Karrer: Wir haben im März in Zusammenarbeit mit der WKO Schärding ausgewählte Referenzbetriebe befragt – sowohl Betriebsführung als auch Mitarbeiter. Diese Befragung hat das Logistikum der Fachhochschule Steyr für uns durchgeführt.

Tips: Wie ist das Ergebnis ausgefallen?

Karrer: Sehr positiv. Fast alle Betriebe und Mitarbeiter sehen das Thema Mikro-ÖV positiv und können sich eine Beteiligung – nach einer Test-Phase – vorstellen.

Tips: Sollen eigene Fahrzeuge zum Einsatz kommen oder streben Sie eine Zusammenarbeit mit den öffentlichen Verkehrsbetrieben an?

Karrer: Es werden definitiv keine eigenen Fahrzeuge angeschafft. Wir wollen die regionalen Fuhrunternehmer einladen, innerhalb des Mikro-Öffentlichen-Verkehrssystems zu fahren. Das kann für die Unternehmen eine bessere Auslastung ihrer Fahrzeuge zu fairen Konditionen bedeuten. Diese Wertschöpfung bleibt damit in der Region.

Tips: Soll das neue Verkehrskonzept nur an Wochentagen oder auch an Wochenenden zum Einsatz kommen?

Karrer: Im Hintergrund werden aktuell mehrere Szenarien berechnet. Für welche Betriebszeiten man sich entscheiden wird, hängt dann natürlich auch von den Kosten ab.

Tips: Wie ist die bisherige Resonanz der Gemeinden?

Karrer: Wir haben die Gemeinden von Anbeginn in alle Phasen eingebunden und in allen Gemeinden auch persönliche Gespräche geführt. Ich bin vorsichtig optimistisch, dass wir eine ausreichende Gebietskulisse zusammenbringen. Das Thema ist für eine zersiedelte, periphere Region wie unsere wichtig, um auch in Zukunft attraktiv für die Bürger der Region zu bleiben. Daher ist es auch wichtig, bei solchen zukunftsweisenden Projekten ein Stück weit solidarisch zu agieren.
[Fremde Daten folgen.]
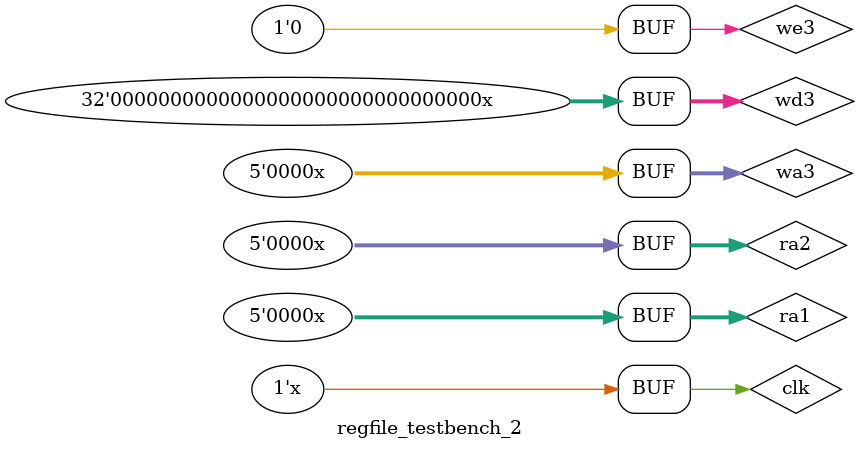
<source format=sv>
`timescale 1ns / 1ps
module regfile_testbench_2();

// initialize variables
logic clk; // clock
logic we3; // write enable
logic [4:0]  wa3; // wa3 write address
logic [31:0] wd3;   // data to write
logic [4:0]  ra1, ra2; // ra1 and ra2 register addresses, 
logic [31:0] rd1, rd2;  // data to read address in 1 and 2

  // instantiate device under test
   regfile instantiated_regfile(clk, we3, ra1, ra2, wa3, wd3, rd1, rd2);
    
  initial begin
   
    clk = 0; // set initial value of clock to 0
    we3 = 1; #1;     // enable write and wait for 1ns
    
    // Writing portion of code
    // iterate from 0 to 31 to write the values of i + 2 to ith register
    for (int i = 0; i <= 31; i=i+1) begin
        wa3 = i; wd3 = i + 2; #2;       // every one clock cycle iterate
    end
    
    we3 = 0; wa3 = 1'dx; wd3 = 1'dx;    // For readability
    
    
    // Reading portion of the code
    // iterate from 0 to 31 to read the values of ith register. Must use to registers
    // since requirement is to read two values per clock cycle
    for (int i = 0; i <= 31; i=i+2) begin
        ra1 = i;           // read the value of ith register
        ra2 = i + 1; #2;   // alongside read the value of i + 1 register
    end
    
    ra1 = 1'dx; ra2 = 1'dx;             // for readability
  end

// set clock
always begin
    // 1ns for each tick, then 2ns for every clock cycle
    #1 clk = ~clk; 
end  
endmodule
</source>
Tips: Wann soll das Konzept stehen beziehungsweise zum Einsatz kommen?

Karrer: Das Planungsprojekt kommt jetzt in die heiße Endphase. Am 6. Juni werden wir die Ergebnisse allen Gemeinden und allen anderen Interessierten vorstellen. Danach müssen die Gemeinderäte über das erarbeitete Konzept abstimmen. Im Herbst wird sich zeigen, ob sich ausreichend Gemeinden beteiligen – es macht aber nur Sinn, wenn möglichst viele Gemeinden teilnehmen. Ein Fleckerlteppich wird nicht umgesetzt werden.

Tips: Arbeiten auch andere LEADER-Regionen an der Umsetzung solch eines Verkehrskonzeptes?

Karrer: Ja. Auch unsere Nachbarregion Mostlandl-Hausruck plant, dasselbe System einzuführen. Wir machen das Projekt im Gleichschritt und heben damit auch viele Synergien auf. Oberösterreichweit wären wir die Ersten, die ein solches System über eine ganze Region einführen.